Electronic systems in space are exposed to many hazards. Among other things, without the Earth’s protective magnetic field deflecting particles and our atmospheric blanket absorbing solar and cosmic rays, systems are exposed to greater levels of wave and particle radiation. Semiconductor devices are particularly vulnerable to particle radiation, which can lead to component or system faults or failures.
But even passives can be problematic because of issues such as outgassing. Thermal management is more challenging too because convection cooling does not work in space, so designers are limited to removal of heat through conduction to a radiating surface.

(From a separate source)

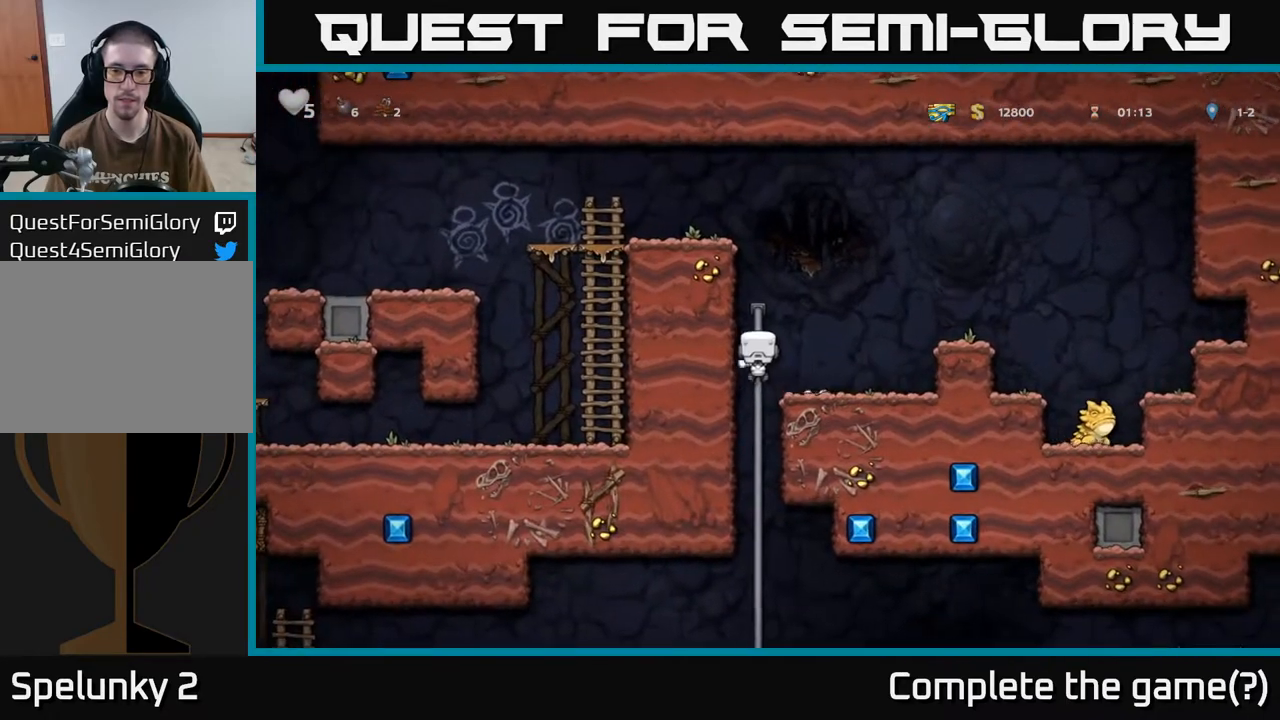
{"buttons": ["DPAD_UP"], "left_stick": "center", "right_stick": "center", "events": [[33, "A", "down"], [133, "A", "up"], [150, "DPAD_DOWN", "up"], [450, "DPAD_UP", "down"]]}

This article explores these issues as they relate specifically to the design of space power systems. The focus here is narrowed even further to those “new space” applications where “radiation-tolerant” components and circuitry are required rather than the more robust “radiation-hardened” devices and circuits. The radiation-tolerant requirement sets the bar lower in terms of a component or circuit’s ability to withstand space radiation as reflected, for example, in a component’s lower rating for total ionizing dose (TID). However, in exchange for this reduced degree of radiation robustness, component cost is also expected to be lower.
While semiconductor device selection is at the heart of developing radiation-tolerant power systems, it is just one of many design strategies that can be deployed at the component and circuit levels. This article discusses the basic strategies as well as the multiple benefits of soft switching in radiation-tolerant power systems.
Effects of particle radiation and other hazards
For our purposes, wave radiation includes rays and electromagnetic waves. Intuition about wave radiation is guided by what our senses can detect, i.e. visible light we experience with our eyes, infrared light we experience as heat, and ultraviolet light we experience when it sunburns our skin.
Generally, wave radiation has properties similar to optics including reflection, absorption, refraction, and diffusion. However, space (wave) radiation wavelengths extend above and below the visible light spectrum. Radiation below visibility includes microwaves and radio frequencies (RF). Radiation above visibility includes ultraviolet, X, and gamma rays. In Figure 1, note the wavelengths and associated energies—which are key parameters for measuring radiation exposure.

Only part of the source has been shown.